Alice and Bob have completely separate conversation histories. This is the power of actor IDs—natural isolation without explicit partitioning logic.

Actor ID as Session Identifier

The actor ID pattern enables various session strategies:

StrategyActor ID FormatUse Case
Per-useruser-{user_id}Long-running user assistant
Per-conversationconv-{uuid}Multiple conversations per user
Per-sessionsession-{token}Temporary, anonymous chats
Per-channelchannel-{platform}-{id}Multi-platform support

Event-Driven Extensions

The pub/sub integration opens powerful patterns. Other services can subscribe to user-chat events for:

SubscriberReaction to ConversationUpdated
Analytics ServiceTrack conversation metrics
Audit ServiceLog all interactions for compliance
Notification ServiceAlert on specific keywords
Context ServiceBuild user profiles from conversations

Reflect on Your Skill

You extended your dapr-deployment skill in L00. Does it include ChatActor patterns now?

Test Your Skill

"Using my dapr-deployment skill, generate a ChatActor that stores conversation history with a configurable limit and publishes events on each message."

Identify Gaps

  • Does my skill explain why actor IDs provide session isolation?
  • Does it include the pub/sub integration pattern from within actors?
  • Does it handle the Pydantic validation for incoming messages?

Improve Your Skill

If you found gaps:

markdown
Update my dapr-deployment skill to include: - ChatActor pattern with conversation history - DaprClient pub/sub from within actor methods - Actor ID strategies for different session patterns - History size limiting to prevent unbounded growth

Try With AI

Prompt 1: Design Your Agent's State

"I'm building an AI agent that helps users plan travel itineraries. What state should my actor store besides basic conversation history? Consider preferences, intermediate results, and history limits."

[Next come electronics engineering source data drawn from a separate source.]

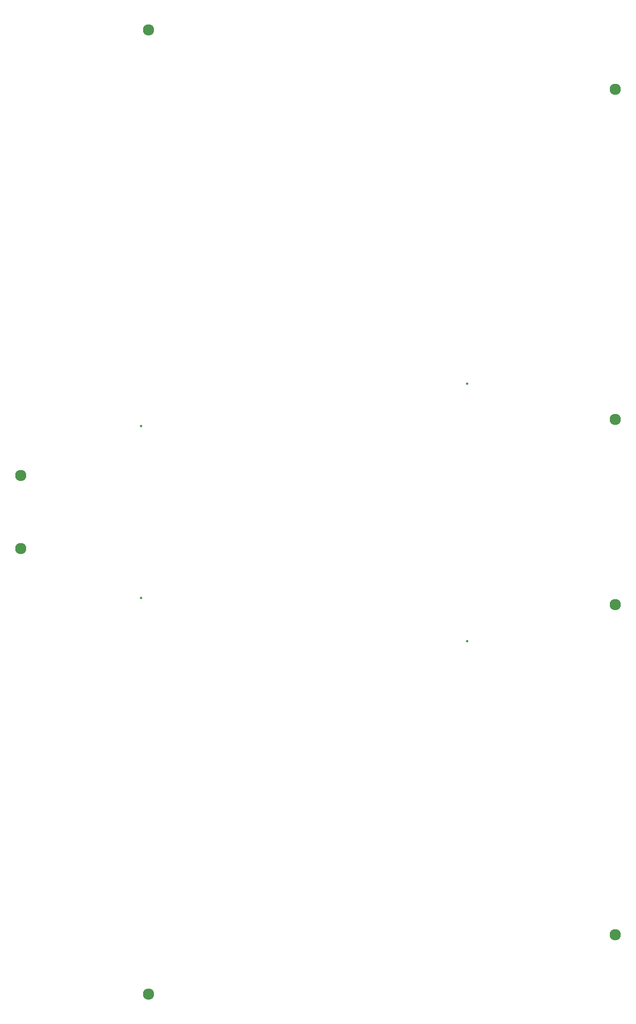
<source format=gtl>
G04 #@! TF.GenerationSoftware,KiCad,Pcbnew,5.0.2-bee76a0~70~ubuntu18.04.1*
G04 #@! TF.CreationDate,2019-06-12T22:26:29+09:00*
G04 #@! TF.ProjectId,bottom,626f7474-6f6d-42e6-9b69-6361645f7063,rev?*
G04 #@! TF.SameCoordinates,Original*
G04 #@! TF.FileFunction,Copper,L1,Top*
G04 #@! TF.FilePolarity,Positive*
%FSLAX46Y46*%
G04 Gerber Fmt 4.6, Leading zero omitted, Abs format (unit mm)*
G04 Created by KiCad (PCBNEW 5.0.2-bee76a0~70~ubuntu18.04.1) date 2019年06月12日 22時26分29秒*
%MOMM*%
%LPD*%
G01*
G04 APERTURE LIST*
G04 #@! TA.AperFunction,ComponentPad*
%ADD10C,2.300000*%
G04 #@! TD*
G04 #@! TA.AperFunction,ViaPad*
%ADD11C,0.500000*%
G04 #@! TD*
G04 APERTURE END LIST*
D10*
G04 #@! TO.P,Ref2,1*
G04 #@! TO.N,N/C*
X201912532Y-209244229D03*
G04 #@! TD*
G04 #@! TO.P,Ref1,1*
G04 #@! TO.N,N/C*
X106662532Y-221309229D03*
G04 #@! TD*
G04 #@! TO.P,Ref3,1*
G04 #@! TO.N,N/C*
X80627532Y-130504229D03*
G04 #@! TD*
G04 #@! TO.P,Ref5,1*
G04 #@! TO.N,N/C*
X201912532Y-141934229D03*
G04 #@! TD*
G04 #@! TO.P,Ref1,1*
G04 #@! TO.N,GND*
X106680000Y-24765000D03*
G04 #@! TD*
G04 #@! TO.P,Ref3,1*
G04 #@! TO.N,GND*
X80645000Y-115570000D03*
G04 #@! TD*
G04 #@! TO.P,Ref5,1*
G04 #@! TO.N,GND*
X201930000Y-104140000D03*
G04 #@! TD*
G04 #@! TO.P,Ref2,1*
G04 #@! TO.N,GND*
X201930000Y-36830000D03*
G04 #@! TD*
D11*
G04 #@! TO.N,*
X105156000Y-105537000D03*
X105156000Y-140589000D03*
X171704000Y-149352000D03*
X171704000Y-96901000D03*
G04 #@! TD*
M02*

</source>
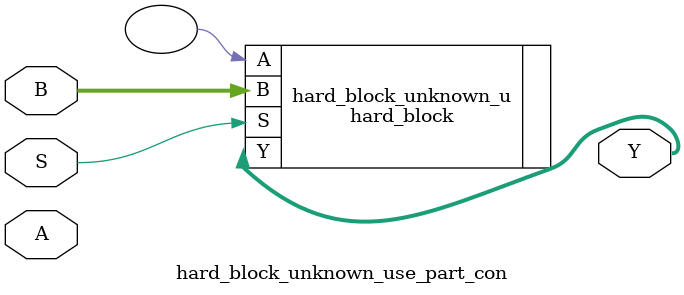
<source format=v>
module hard_block_unknown_use_part_con(A, B, S, Y);

  parameter WIDTH = 4;

  input [WIDTH-1:0] A, B;
  input S;

  output [WIDTH-1:0] Y;
  
  hard_block hard_block_unknown_u(.A(), .B(B), .S(S), .Y(Y));
  
endmodule

</source>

Prompt 2: Add LLM Integration

"Take this ChatActor's process_message method and help me integrate an OpenAI call. How should I send conversation history as context while keeping the response time reasonable?"

Prompt 3: Debug Actor State Issues

"My ChatActor seems to lose history between calls. Help me debug: is it a configuration issue, a key pattern problem, or a misunderstanding of the virtual actor lifecycle?"